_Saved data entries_
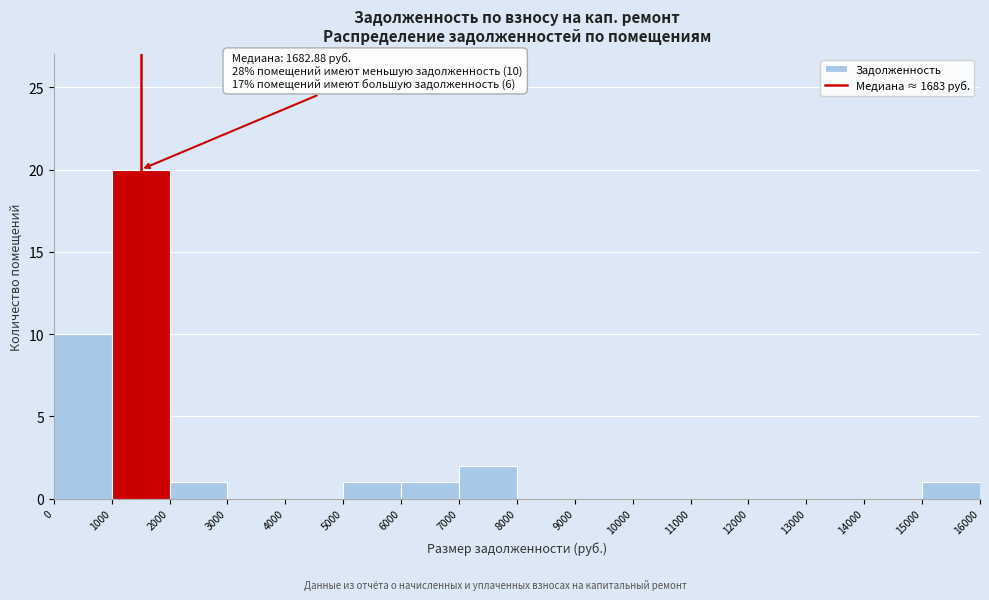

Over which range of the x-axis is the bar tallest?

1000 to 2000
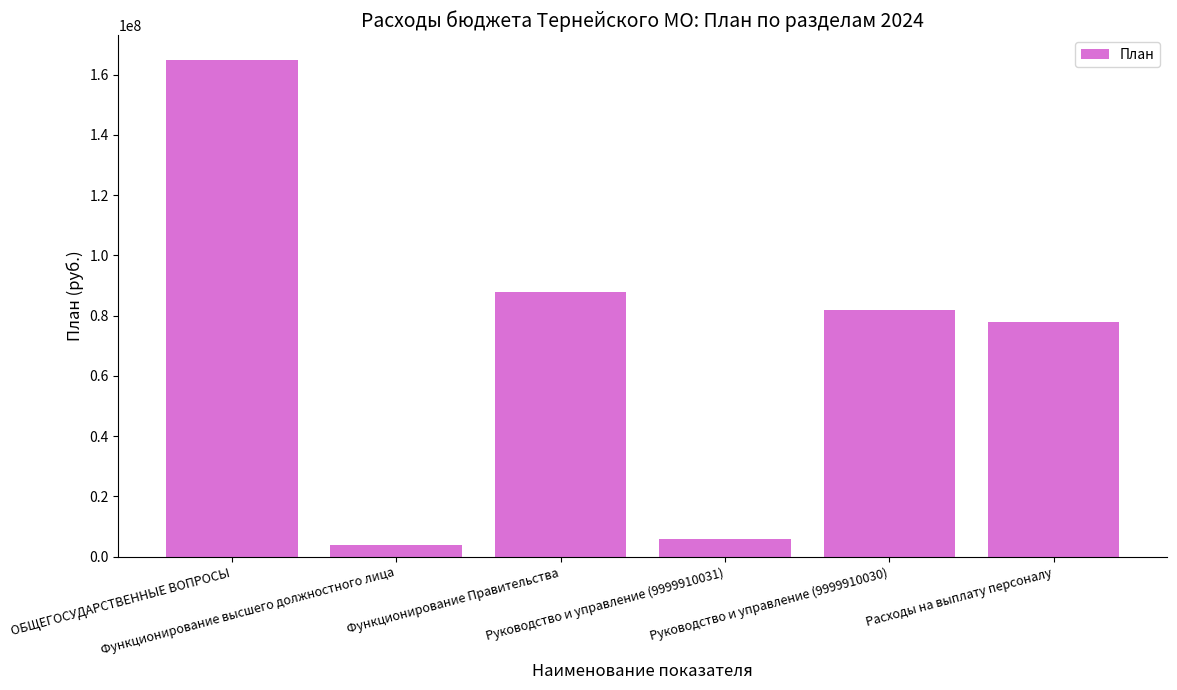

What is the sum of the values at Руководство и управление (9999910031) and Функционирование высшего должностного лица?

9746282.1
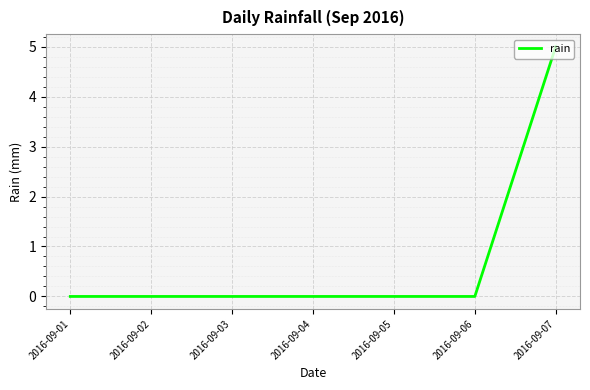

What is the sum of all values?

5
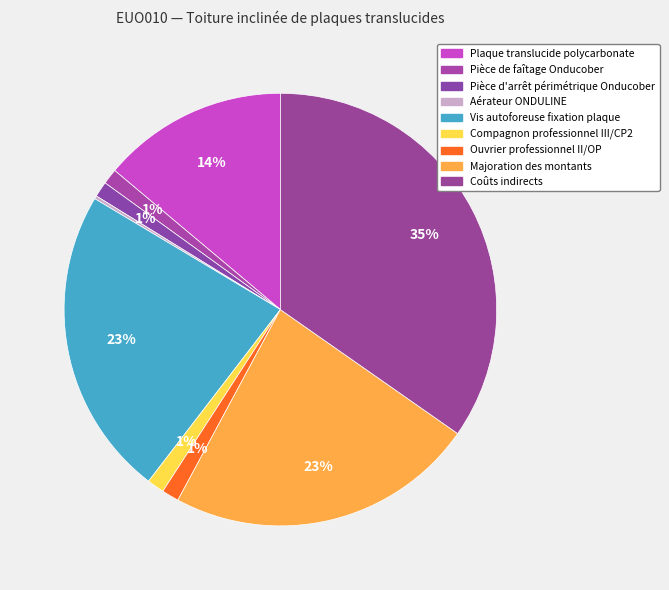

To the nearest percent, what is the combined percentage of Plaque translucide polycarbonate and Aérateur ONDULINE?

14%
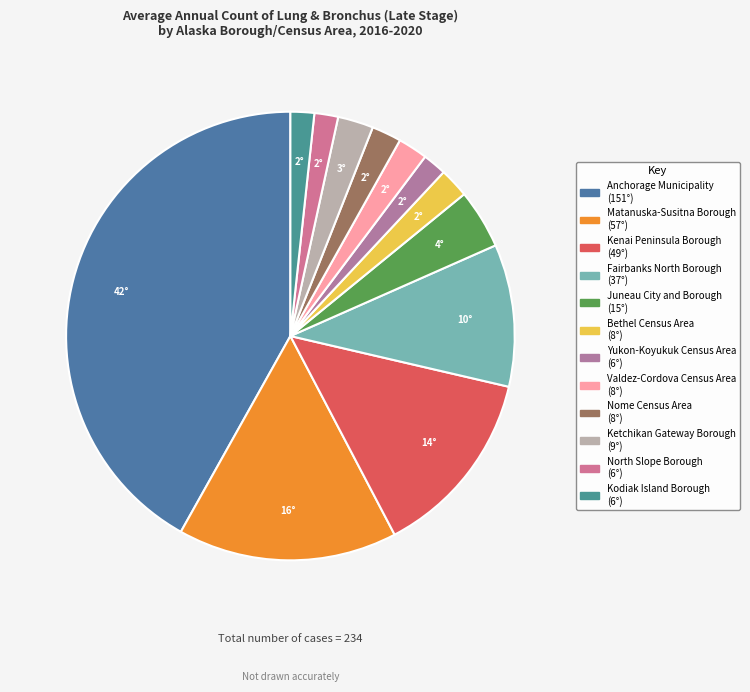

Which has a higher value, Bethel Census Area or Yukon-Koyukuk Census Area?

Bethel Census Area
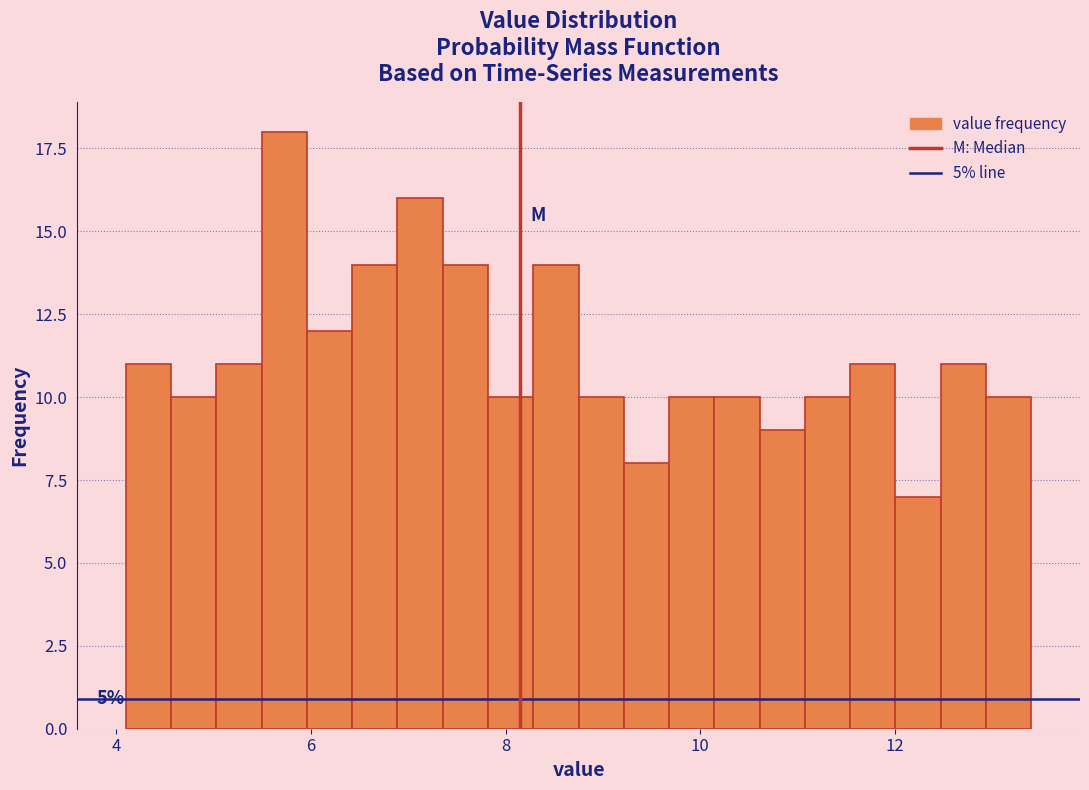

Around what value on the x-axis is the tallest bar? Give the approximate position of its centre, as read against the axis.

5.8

_Job item_
Reproduce the records above with every instance of "x-axis" renamed to "horizontal axis" and nothing else altered. Leave the pictures out.

_Exercise response_
Over which range of the horizontal axis is the bar tallest?

1000 to 2000

What is the sum of the values at Руководство и управление (9999910031) and Функционирование высшего должностного лица?

9746282.1

What is the sum of all values?

5

To the nearest percent, what is the combined percentage of Plaque translucide polycarbonate and Aérateur ONDULINE?

14%

Which has a higher value, Bethel Census Area or Yukon-Koyukuk Census Area?

Bethel Census Area

Around what value on the horizontal axis is the tallest bar? Give the approximate position of its centre, as read against the axis.

5.8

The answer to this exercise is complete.